* _Saved data entries_
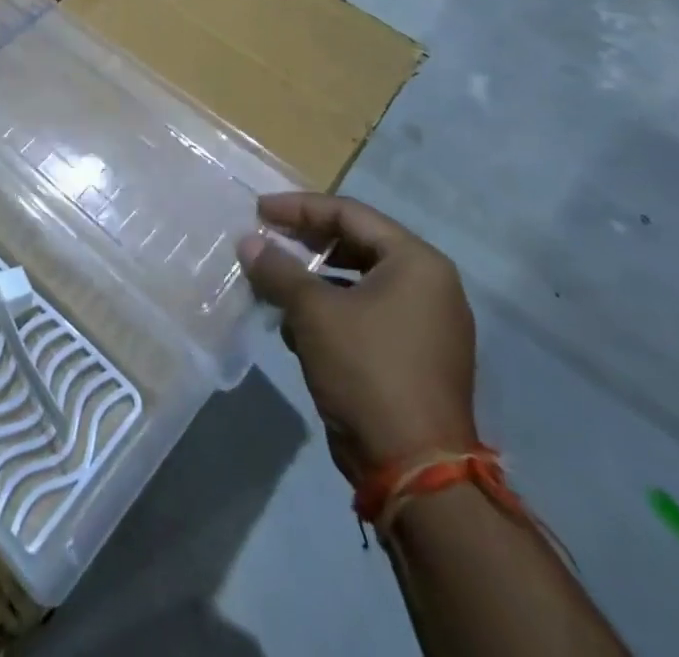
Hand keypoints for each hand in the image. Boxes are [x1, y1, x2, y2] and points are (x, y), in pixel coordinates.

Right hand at [238, 193, 476, 478]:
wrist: (415, 470)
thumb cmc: (367, 369)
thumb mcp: (313, 311)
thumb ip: (278, 269)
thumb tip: (248, 242)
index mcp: (417, 263)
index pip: (349, 214)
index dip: (298, 208)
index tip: (259, 211)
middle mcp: (429, 286)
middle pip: (356, 244)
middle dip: (305, 242)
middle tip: (265, 239)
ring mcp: (426, 325)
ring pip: (358, 282)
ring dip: (312, 280)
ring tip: (272, 282)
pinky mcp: (414, 357)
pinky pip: (365, 314)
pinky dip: (330, 311)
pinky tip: (294, 325)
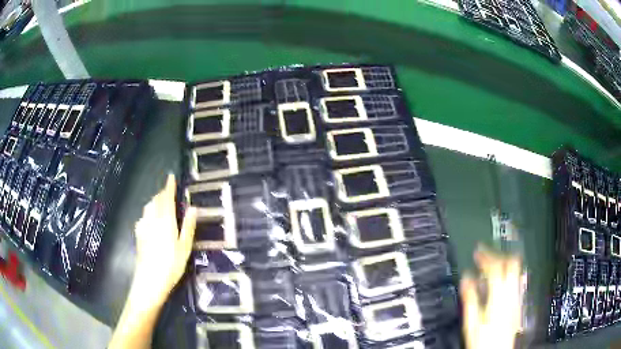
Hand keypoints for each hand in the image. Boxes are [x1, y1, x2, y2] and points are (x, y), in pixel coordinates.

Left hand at [132, 174, 195, 307]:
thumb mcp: (184, 248)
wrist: (149, 280)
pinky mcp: (138, 235)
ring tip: (160, 203)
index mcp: (165, 221)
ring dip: (154, 201)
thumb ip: (188, 227)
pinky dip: (148, 212)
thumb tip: (193, 208)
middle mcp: (152, 220)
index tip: (171, 176)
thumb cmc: (170, 265)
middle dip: (162, 193)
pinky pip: (143, 217)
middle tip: (169, 192)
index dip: (169, 186)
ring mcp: (143, 227)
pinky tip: (150, 220)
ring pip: (148, 207)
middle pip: (156, 201)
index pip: (166, 198)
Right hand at [460, 246, 522, 348]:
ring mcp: (518, 297)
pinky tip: (503, 278)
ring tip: (494, 262)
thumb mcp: (472, 322)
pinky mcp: (519, 302)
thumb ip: (470, 298)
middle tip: (487, 255)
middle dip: (498, 255)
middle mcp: (512, 293)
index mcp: (499, 296)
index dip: (486, 256)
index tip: (477, 252)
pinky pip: (518, 280)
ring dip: (505, 262)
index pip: (495, 267)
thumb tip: (466, 278)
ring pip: (517, 269)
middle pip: (511, 263)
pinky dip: (510, 273)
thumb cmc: (484, 340)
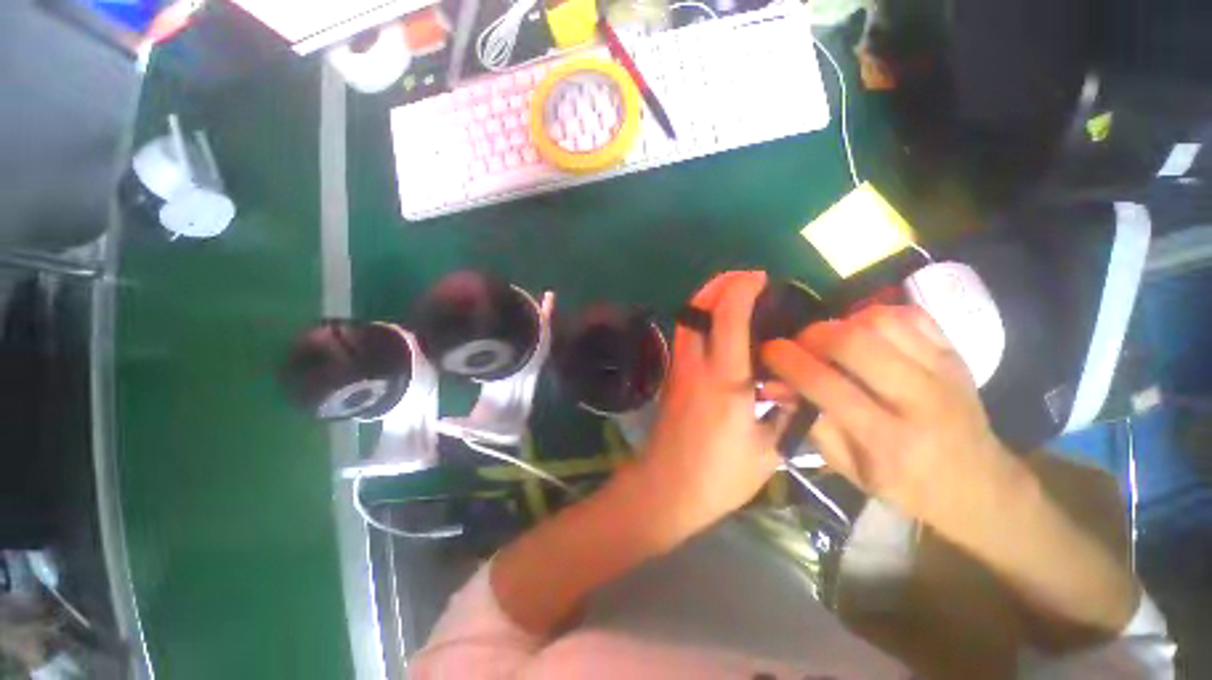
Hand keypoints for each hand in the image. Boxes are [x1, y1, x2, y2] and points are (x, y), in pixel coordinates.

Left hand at [635, 271, 783, 540]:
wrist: (667, 487)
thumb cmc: (719, 475)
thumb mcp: (768, 451)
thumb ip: (785, 414)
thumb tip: (797, 386)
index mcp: (724, 381)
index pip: (728, 318)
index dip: (742, 289)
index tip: (761, 279)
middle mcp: (696, 366)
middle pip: (697, 308)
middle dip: (719, 284)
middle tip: (745, 278)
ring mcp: (679, 369)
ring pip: (686, 319)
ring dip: (706, 298)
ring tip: (733, 294)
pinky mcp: (672, 377)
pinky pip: (685, 335)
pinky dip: (700, 318)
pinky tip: (719, 326)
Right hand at [761, 304, 1023, 541]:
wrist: (980, 485)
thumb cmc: (905, 486)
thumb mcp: (849, 469)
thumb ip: (810, 423)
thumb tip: (776, 385)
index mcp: (889, 441)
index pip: (827, 386)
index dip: (789, 362)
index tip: (768, 350)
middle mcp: (920, 400)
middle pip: (855, 343)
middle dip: (812, 335)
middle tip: (798, 344)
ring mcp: (944, 371)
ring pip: (882, 321)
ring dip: (842, 323)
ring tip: (830, 340)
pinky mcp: (957, 353)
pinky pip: (911, 314)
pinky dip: (876, 315)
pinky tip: (863, 331)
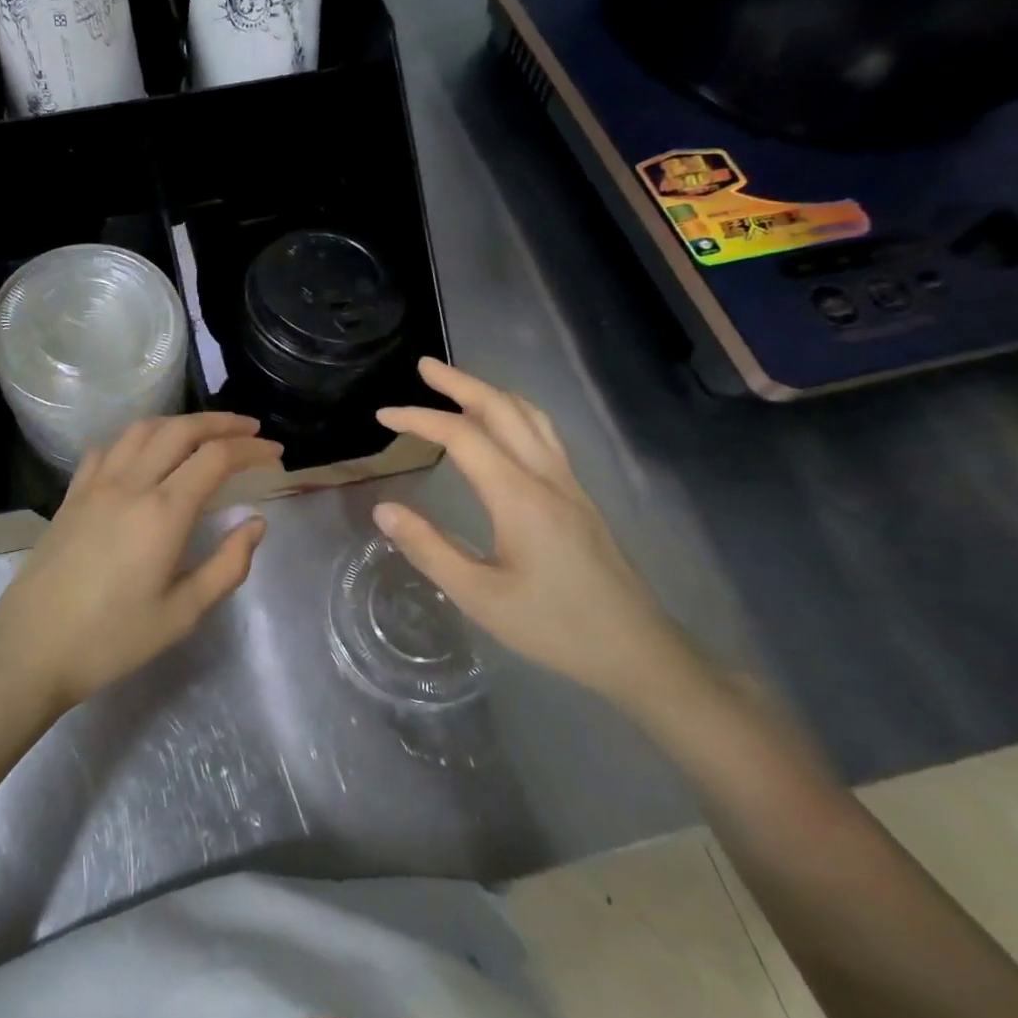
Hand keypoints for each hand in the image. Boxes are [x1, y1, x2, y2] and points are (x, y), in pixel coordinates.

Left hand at [0, 413, 281, 712]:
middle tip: (250, 430)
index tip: (275, 454)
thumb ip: (227, 565)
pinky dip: (137, 438)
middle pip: (181, 430)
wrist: (31, 648)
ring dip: (180, 423)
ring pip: (142, 430)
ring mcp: (95, 485)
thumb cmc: (112, 639)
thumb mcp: (182, 614)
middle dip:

* _INSTRUCTIONS FOR THE TASK_
Nothing but the records themselves, exact and complete, should be returned; leave the pictures out.

* _ANSWER SECTION_
Hand keypoints for each hand in the image. Boxes are [x1, y1, x2, y2] and points are (x, y), in pixel coordinates.

Right hand at [238, 193, 476, 478]:
wrist: (415, 470)
thumb cmc: (367, 369)
thumb mcp: (313, 311)
thumb ip: (278, 269)
thumb tip: (248, 242)
index mcp: (417, 263)
index pip: (349, 214)
index dip: (298, 208)
index tip: (259, 211)
middle mcp: (429, 286)
middle pip: (356, 244)
middle dip: (305, 242)
middle tip: (265, 239)
ring mcp: (426, 325)
ring pip: (358, 282)
ring dip: (312, 280)
ring tip: (272, 282)
pinky mcp: (414, 357)
pinky pip: (365, 314)
pinky dip: (330, 311)
pinky tip: (294, 325)
Hand keypoints for each hand in the image. Boxes are [x1, y1, x2, y2] and points are (x, y), in pixel coordinates.

Left hand at [132, 174, 195, 307]:
thumb mcp: (184, 248)
wrist: (149, 280)
pinky mcp: (138, 235)
ring tip: (160, 203)
index mcp: (165, 221)
ring dip: (154, 201)
thumb ip: (188, 227)
pinky dip: (148, 212)
thumb tip: (193, 208)
middle mcp: (152, 220)
index tip: (171, 176)
thumb cmc: (170, 265)
middle dip: (162, 193)
pinky pip: (143, 217)
middle tip: (169, 192)
index dip: (169, 186)
ring mcp: (143, 227)
pinky tip: (150, 220)
ring pip: (148, 207)
middle pip: (156, 201)
index pip: (166, 198)
Right hand at [460, 246, 522, 348]:
ring mcp: (518, 297)
pinky tip: (503, 278)
ring tip: (494, 262)
thumb mcp: (472, 322)
pinky mcp: (519, 302)
thumb ip: (470, 298)
middle tip: (487, 255)
middle dip: (498, 255)
middle mcp: (512, 293)
index mcp: (499, 296)
index dip: (486, 256)
index tip: (477, 252)
pinky pip: (518, 280)
ring dip: (505, 262)
index pip: (495, 267)
thumb tip: (466, 278)
ring pip: (517, 269)
middle pip: (511, 263)
pinky dip: (510, 273)
thumb cmc: (484, 340)
Hand keypoints for each hand in the image. Boxes are [x1, y1, x2, y2] and points are (x, y), in pixel coordinates.

Left hand at [635, 271, 783, 540]:
wrist: (667, 487)
thumb cmc: (719, 475)
thumb mcp: (768, 451)
thumb ip: (785, 414)
thumb tip: (797, 386)
index mcp: (724, 381)
index pip: (728, 318)
index dip: (742, 289)
index tip: (761, 279)
middle mcp: (696, 366)
middle pip: (697, 308)
middle dip: (719, 284)
middle tip: (745, 278)
ring mcp: (679, 369)
ring pip: (686, 319)
ring dip: (706, 298)
ring tip: (733, 294)
pinky mcp: (672, 377)
pinky pip: (685, 335)
pinky dip: (700, 318)
pinky tip: (719, 326)
Right hand at [761, 304, 1023, 541]:
wrist: (980, 485)
thumb cmc: (905, 486)
thumb mcp: (849, 469)
thumb ip: (810, 423)
thumb tip: (776, 385)
index mcp: (889, 441)
index pip: (827, 386)
index dip: (789, 362)
index tip: (768, 350)
middle mcp: (920, 400)
middle pip: (855, 343)
middle dip: (812, 335)
middle tip: (798, 344)
ring mcp: (944, 371)
ring pip: (882, 321)
ring dip: (842, 323)
ring tip: (830, 340)
pinky mcp: (957, 353)
pinky pip: (911, 314)
pinky dip: (876, 315)
pinky tip: (863, 331)
Hand keypoints for each hand in the image. Boxes are [x1, y1, x2, y2] and points are (x, y), in pixel coordinates.

Left hand at [0, 413, 281, 712]:
middle tip: (250, 430)
index tip: (275, 454)
thumb ip: (227, 565)
pinky dip: (137, 438)
middle pip: (181, 430)
wrist: (31, 648)
ring dip: (180, 423)
ring pip: (142, 430)
ring mcp: (95, 485)
thumb cmc: (112, 639)
thumb mcp: (182, 614)
middle dip:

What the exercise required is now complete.